### Job
Please copy out every line of the material below word for word, leaving the pictures out of your answer.

### Supplied records
•••
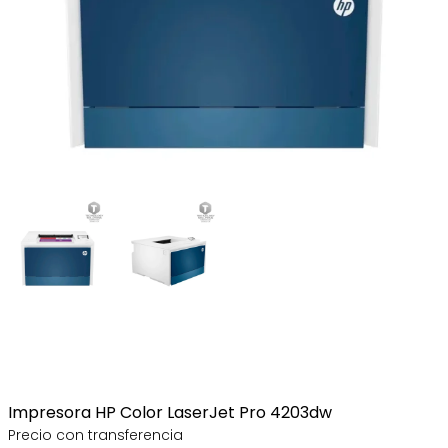
Impresora HP Color LaserJet Pro 4203dw
Precio con transferencia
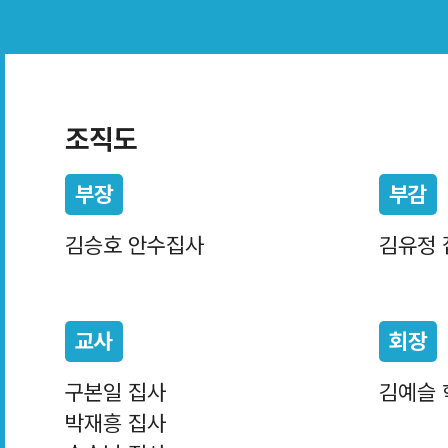
조직도
부장
부감
김승호 안수집사
김유정 
교사
회장
구본일 집사
김예슬 
박재흥 집사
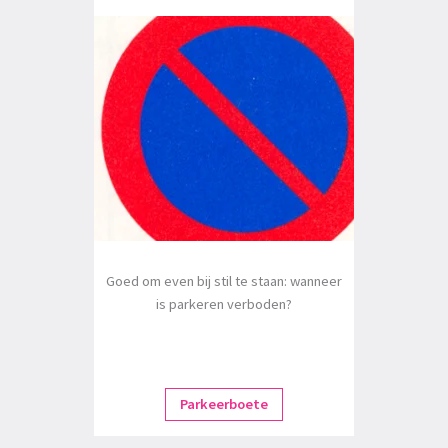
Goed om even bij stil te staan: wanneer
is parkeren verboden?
Parkeerboete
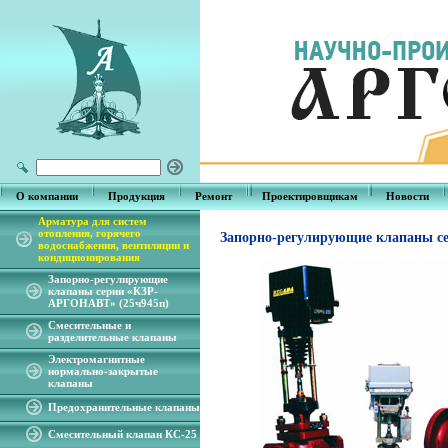
О компании
Продукция
Ремонт
Проектировщикам
Новости
Арматура для систем
отопления, горячего
Запорно-регулирующие клапаны с
водоснабжения, вентиляции и
кондиционирования
Запорно-регулирующие
клапаны серии «КЗР-
АРГОНАВТ» (25ч945п)
Смесительные и
разделительные клапаны
Электромагнитные
нормально-закрытые
клапаны
Предохранительные клапаны
Смесительный клапан КС-25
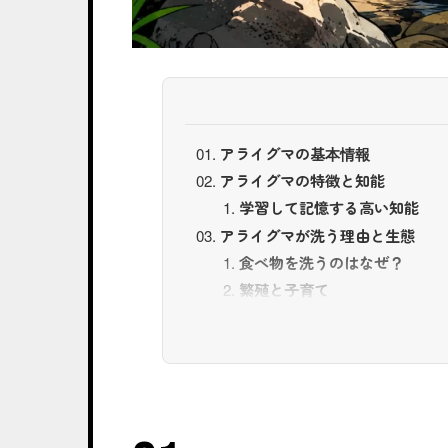
アライグマの基本情報
アライグマの特徴と知能
学習して記憶する高い知能
アライグマが洗う理由と生態
食べ物を洗うのはなぜ？
繁殖と子育て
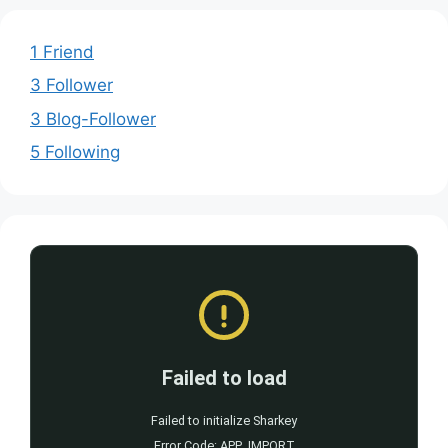
1 Friend
3 Follower
3 Blog-Follower
5 Following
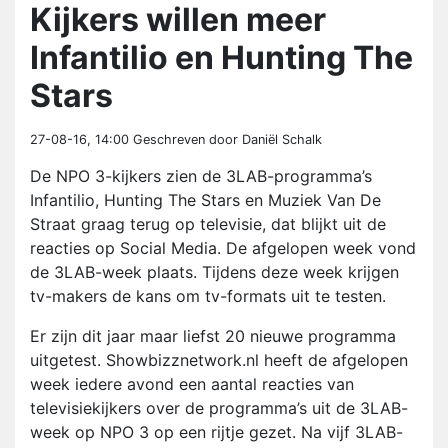
Kijkers willen meer
Infantilio en Hunting The
Stars
27-08-16, 14:00
Geschreven door Daniël Schalk
De NPO 3-kijkers zien de 3LAB-programma’s
Infantilio, Hunting The Stars en Muziek Van De
Straat graag terug op televisie, dat blijkt uit de
reacties op Social Media. De afgelopen week vond
de 3LAB-week plaats. Tijdens deze week krijgen
tv-makers de kans om tv-formats uit te testen.
Er zijn dit jaar maar liefst 20 nieuwe programma
uitgetest. Showbizznetwork.nl heeft de afgelopen
week iedere avond een aantal reacties van
televisiekijkers over de programma’s uit de 3LAB-
week op NPO 3 op een rijtje gezet. Na vijf 3LAB-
•••
### Reply to the exercise
Impresora HP Color LaserJet Pro 4203dw
Precio con transferencia
조직도
부장
부감
김승호 안수집사
김유정 
교사
회장
구본일 집사
김예슬 
박재흥 집사
Goed om even bij stil te staan: wanneer
is parkeren verboden?
Parkeerboete
О компании
Продукция
Ремонт
Проектировщикам
Новости
Арматура для систем
отопления, горячего
Запорно-регулирующие клапаны с
водоснабжения, вентиляции и
кондиционирования
Запорно-регулирующие
клапаны серии «КЗР-
АРГОНАВТ» (25ч945п)
Смесительные и
разделительные клапаны
Электромагнитные
нормально-закрытые
клапаны
Предохранительные клапаны
Смесительный клапан КС-25
アライグマの基本情報
アライグマの特徴と知能
学習して記憶する高い知能
アライグマが洗う理由と生態
食べ物を洗うのはなぜ？
繁殖と子育て
1 Friend
3 Follower
3 Blog-Follower
5 Following
Kijkers willen meer
Infantilio en Hunting The
Stars
27-08-16, 14:00
Geschreven door Daniël Schalk
De NPO 3-kijkers zien de 3LAB-programma’s
Infantilio, Hunting The Stars en Muziek Van De
Straat graag terug op televisie, dat blijkt uit de
reacties op Social Media. De afgelopen week vond
de 3LAB-week plaats. Tijdens deze week krijgen
tv-makers de kans om tv-formats uit te testen.
Er zijn dit jaar maar liefst 20 nieuwe programma
uitgetest. Showbizznetwork.nl heeft de afgelopen
week iedere avond een aantal reacties van
televisiekijkers over de programma’s uit de 3LAB-
week op NPO 3 op een rijtje gezet. Na vijf 3LAB-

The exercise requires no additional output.